Maybe those  who are at work are on a break time now, it is 3:30pm right now.  They all ran out for a warm up on their coffee maybe haa haa haa


----------



## ladylore (Nov 7, 2008)

*Re: a question for Canadiens !!*

It's about 12:30pm here in BC. I suspect most people are working, doing errands, having lunch.....with not much time left for the net.


----------



## white page (Nov 7, 2008)

*Re: a question for Canadiens !!*

hi Nicknack and LL  , Okay now I understand (food needs )!  it's 9.30 pm , my chatty time, after food


----------



## dont be crazy (Nov 7, 2008)

*Re: a question for Canadiens !!*

i am here too lol 3:44


----------



## white page (Nov 7, 2008)

:hithere:





> am here too lol 3:44


----------



## NicNak (Nov 7, 2008)

What time is it in Eurpope where you are, White Page?
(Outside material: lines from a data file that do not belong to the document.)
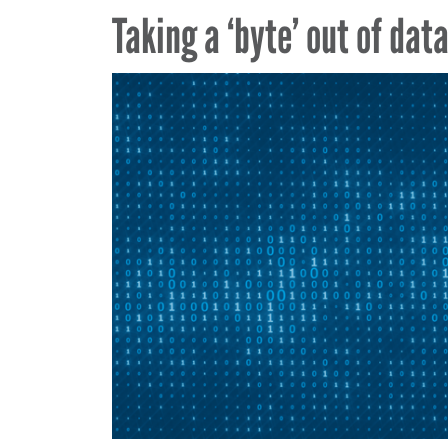
Taking a ‘byte’ out of dat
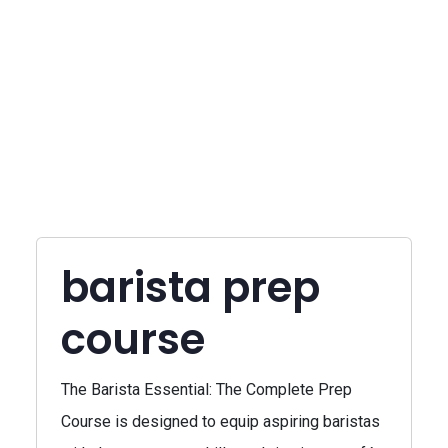
barista prep
course
The Barista Essential: The Complete Prep
Course is designed to equip aspiring baristas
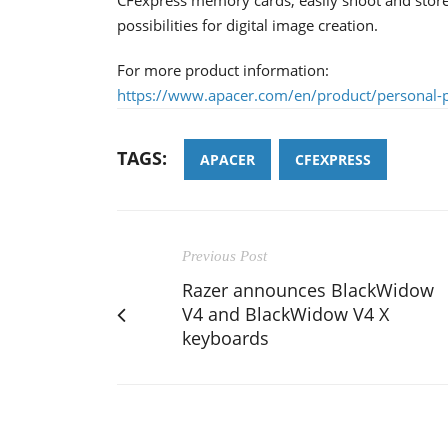
possibilities for digital image creation.
For more product information:
https://www.apacer.com/en/product/personal-p
TAGS:
APACER
CFEXPRESS
Previous Post
Razer announces BlackWidow
V4 and BlackWidow V4 X
keyboards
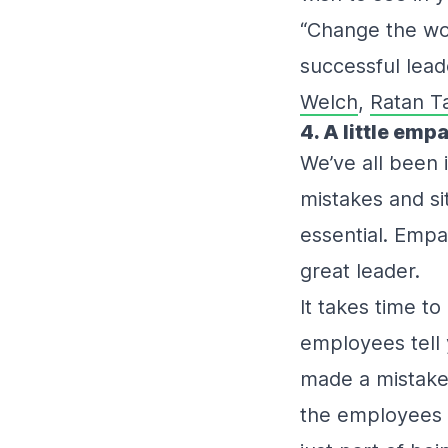
“Change the wo
successful lead
Welch
,
Ratan T
4. A little em
We’ve all been i
mistakes and s
essential. Empa
great leader.
It takes time to 
employees tell 
made a mistake
the employees k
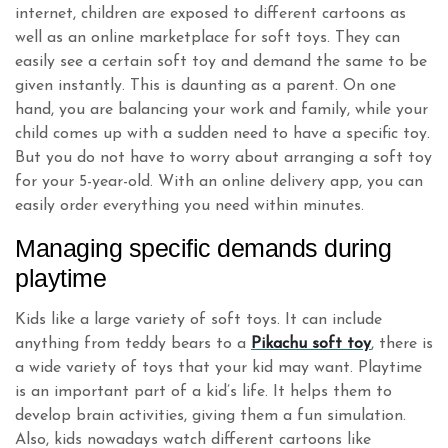
internet, children are exposed to different cartoons as
well as an online marketplace for soft toys. They can
easily see a certain soft toy and demand the same to be
given instantly. This is daunting as a parent. On one
hand, you are balancing your work and family, while your
child comes up with a sudden need to have a specific toy.
But you do not have to worry about arranging a soft toy
for your 5-year-old. With an online delivery app, you can
easily order everything you need within minutes.
Managing specific demands during
playtime
Kids like a large variety of soft toys. It can include
anything from teddy bears to a
Pikachu soft toy
, there is
a wide variety of toys that your kid may want. Playtime
is an important part of a kid’s life. It helps them to
develop brain activities, giving them a fun simulation.
Also, kids nowadays watch different cartoons like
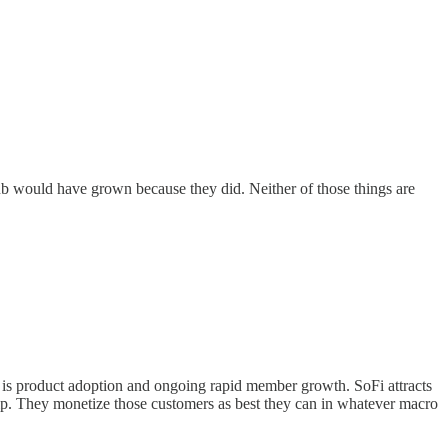
ub would have grown because they did. Neither of those things are
ver is product adoption and ongoing rapid member growth. SoFi attracts
hip. They monetize those customers as best they can in whatever macro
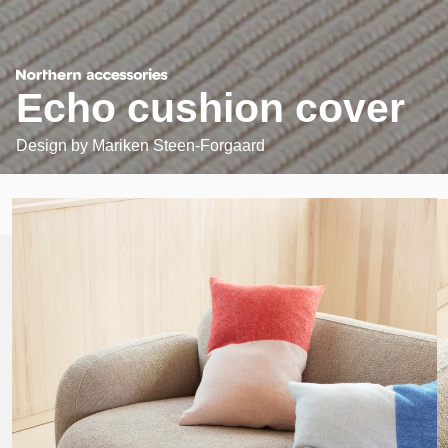
Echo cushion cover
Design by
Mariken Steen-Forgaard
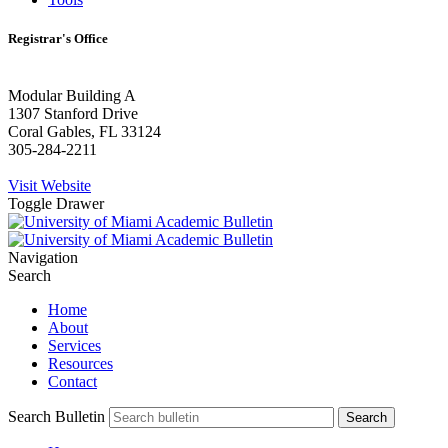
Registrar's Office
Modular Building A
1307 Stanford Drive
Coral Gables, FL 33124
305-284-2211
Visit Website
Toggle Drawer
Navigation
Search
Home
About
Services
Resources
Contact
Search Bulletin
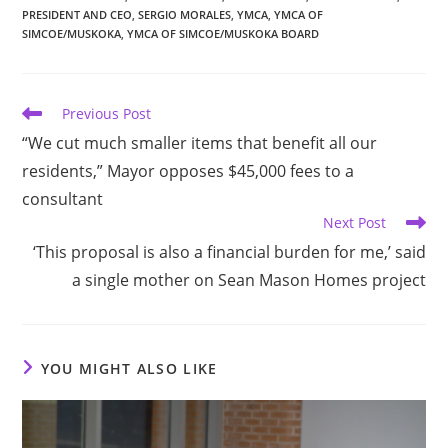
PRESIDENT AND CEO
,
SERGIO MORALES
,
YMCA
,
YMCA OF
SIMCOE/MUSKOKA
,
YMCA OF SIMCOE/MUSKOKA BOARD
Read
Previous Post
more
“We cut much smaller items that benefit all our
articles
residents,” Mayor opposes $45,000 fees to a
consultant
Next Post
‘This proposal is also a financial burden for me,’ said
a single mother on Sean Mason Homes project
YOU MIGHT ALSO LIKE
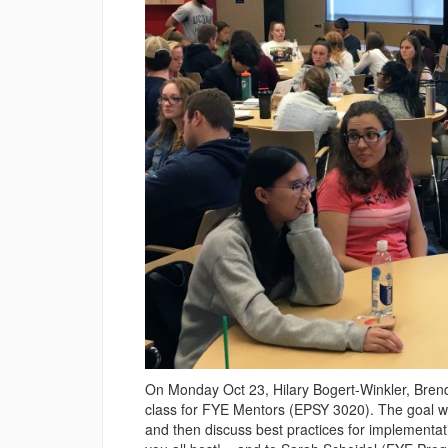
On Monday Oct 23, Hilary Bogert-Winkler, Brend
class for FYE Mentors (EPSY 3020). The goal was
and then discuss best practices for implementa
Do'h!  I see now you already said what time it was where you are.  :bonk:


----------



## Halo (Nov 7, 2008)

I am here but it is almost 4:00 p.m. and I leave work now to head home.


----------



## white page (Nov 7, 2008)

See you later Halo , take care on the roads !


----------



## Meggylou (Nov 9, 2008)

well I'm here, but it's now 12 am sunday morning. Usually around 3:30 pm, eastern standard time, I'm at school, or on my way home from school.


----------